**Work item**
With the material below, print exactly the lines between the line holding "lung cancer (adenocarcinoma)" and the line holding "IHC micrograph of", inclusive. Add nothing else.

**The data**
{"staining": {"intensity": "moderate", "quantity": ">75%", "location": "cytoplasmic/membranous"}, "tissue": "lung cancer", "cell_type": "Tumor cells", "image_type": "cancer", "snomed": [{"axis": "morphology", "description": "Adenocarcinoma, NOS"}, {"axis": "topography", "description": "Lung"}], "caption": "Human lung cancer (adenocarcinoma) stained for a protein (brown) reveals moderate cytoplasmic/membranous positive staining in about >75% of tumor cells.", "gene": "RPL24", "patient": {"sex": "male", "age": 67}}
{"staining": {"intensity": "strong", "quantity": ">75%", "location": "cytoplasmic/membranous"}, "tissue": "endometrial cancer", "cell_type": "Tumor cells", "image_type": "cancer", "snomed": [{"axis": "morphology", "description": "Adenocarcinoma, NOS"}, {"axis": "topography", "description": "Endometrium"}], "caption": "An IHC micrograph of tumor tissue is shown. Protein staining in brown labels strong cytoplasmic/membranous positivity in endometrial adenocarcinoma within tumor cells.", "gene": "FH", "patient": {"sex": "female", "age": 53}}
...
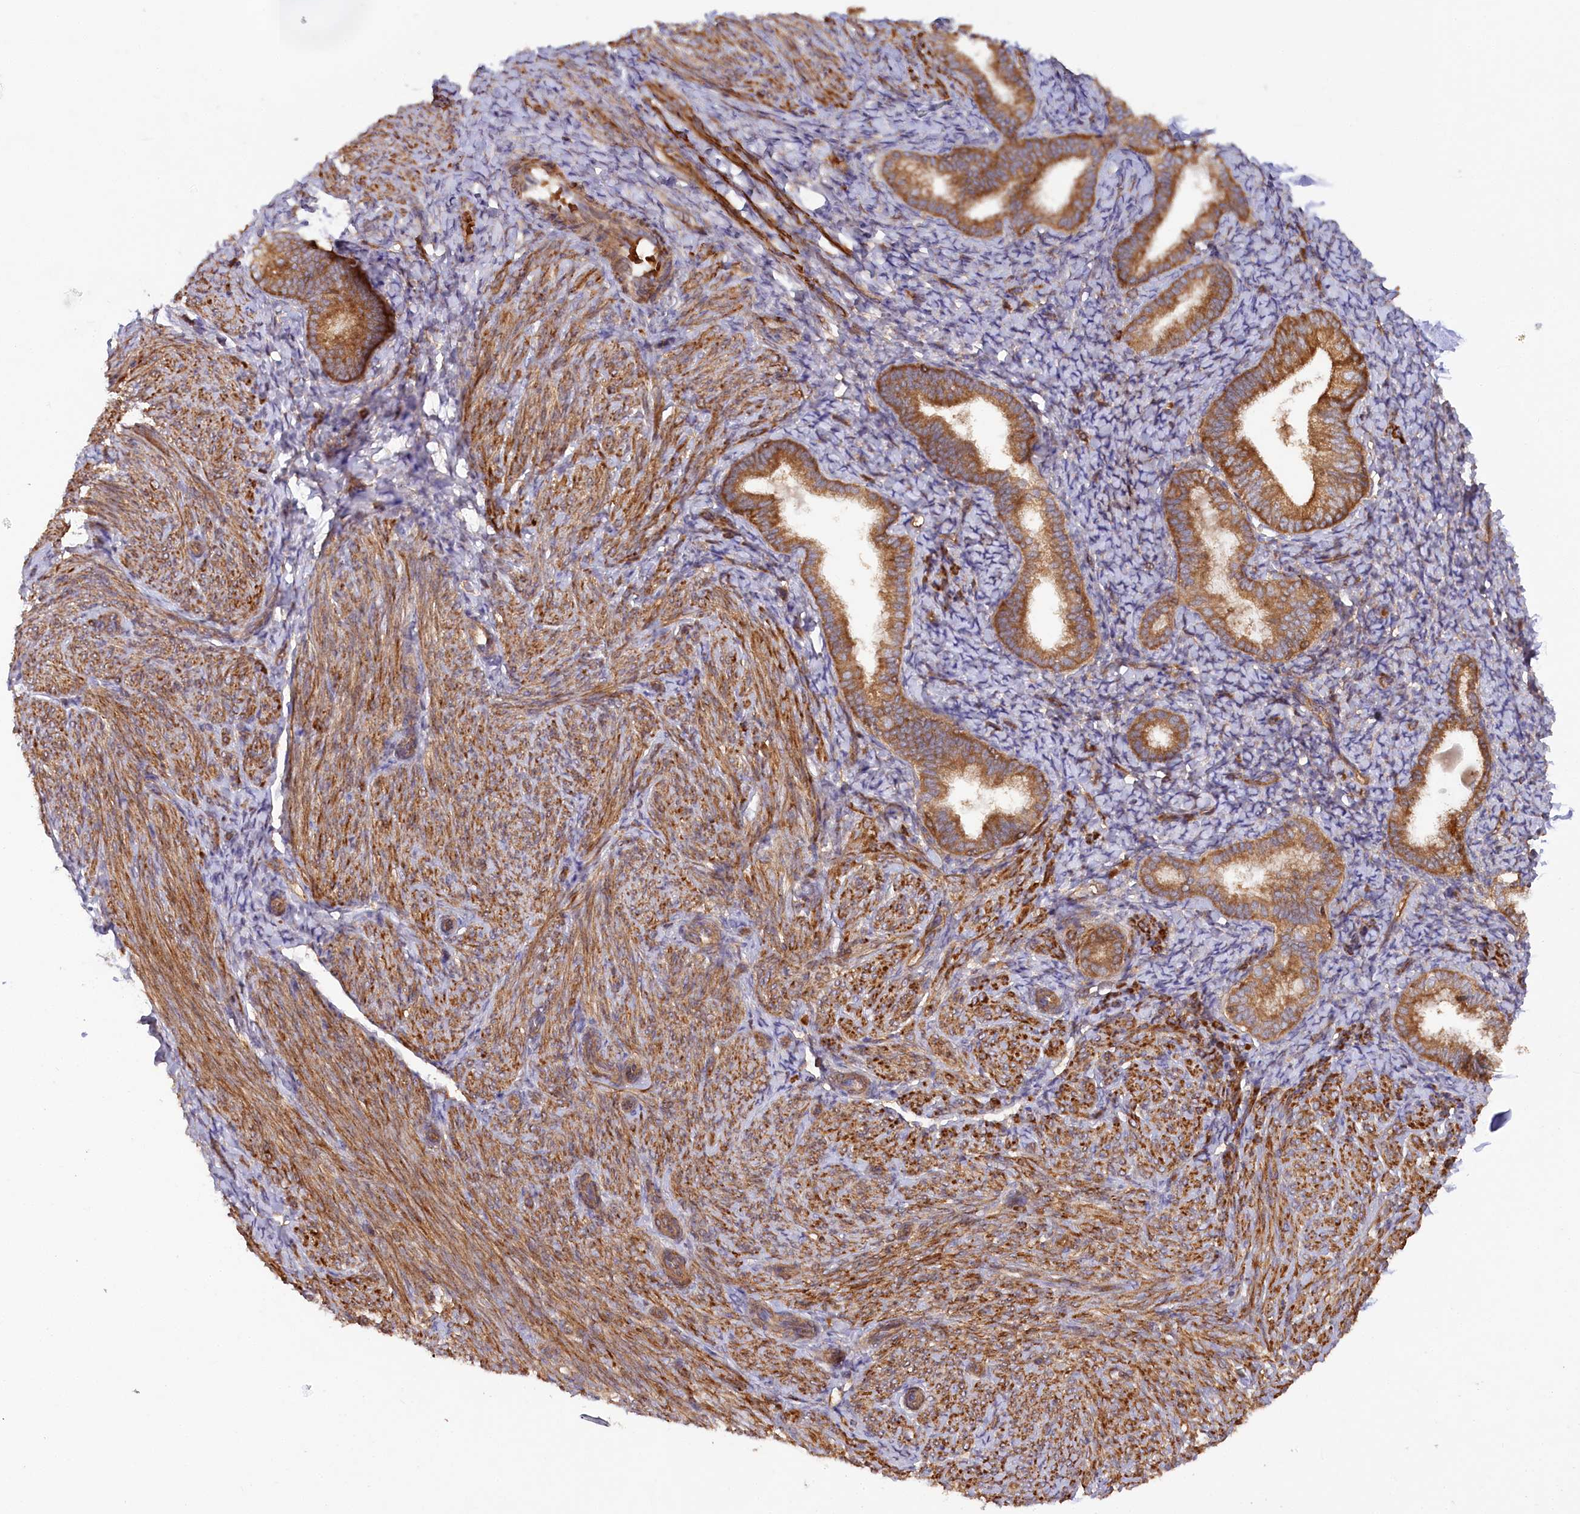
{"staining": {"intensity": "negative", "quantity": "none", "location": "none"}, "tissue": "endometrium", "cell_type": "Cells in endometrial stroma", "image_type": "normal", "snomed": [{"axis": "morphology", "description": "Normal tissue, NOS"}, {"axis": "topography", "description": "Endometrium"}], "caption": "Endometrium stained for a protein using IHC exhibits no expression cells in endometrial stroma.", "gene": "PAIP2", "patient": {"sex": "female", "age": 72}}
--
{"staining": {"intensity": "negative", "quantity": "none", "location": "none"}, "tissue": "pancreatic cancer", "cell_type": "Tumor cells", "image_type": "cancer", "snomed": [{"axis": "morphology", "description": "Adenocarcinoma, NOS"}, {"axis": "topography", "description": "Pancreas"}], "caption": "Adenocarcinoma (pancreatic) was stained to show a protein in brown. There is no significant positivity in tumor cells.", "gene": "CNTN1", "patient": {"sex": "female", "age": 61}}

**Answer space**
{"staining": {"intensity": "moderate", "quantity": ">75%", "location": "cytoplasmic/membranous"}, "tissue": "lung cancer", "cell_type": "Tumor cells", "image_type": "cancer", "snomed": [{"axis": "morphology", "description": "Adenocarcinoma, NOS"}, {"axis": "topography", "description": "Lung"}], "caption": "Human lung cancer (adenocarcinoma) stained for a protein (brown) reveals moderate cytoplasmic/membranous positive staining in about >75% of tumor cells.", "gene": "RPL24", "patient": {"sex": "male", "age": 67}}
{"staining": {"intensity": "strong", "quantity": ">75%", "location": "cytoplasmic/membranous"}, "tissue": "endometrial cancer", "cell_type": "Tumor cells", "image_type": "cancer", "snomed": [{"axis": "morphology", "description": "Adenocarcinoma, NOS"}, {"axis": "topography", "description": "Endometrium"}], "caption": "An IHC micrograph of tumor tissue is shown. Protein staining in brown labels strong cytoplasmic/membranous positivity in endometrial adenocarcinoma within tumor cells.", "gene": "FH", "patient": {"sex": "female", "age": 53}}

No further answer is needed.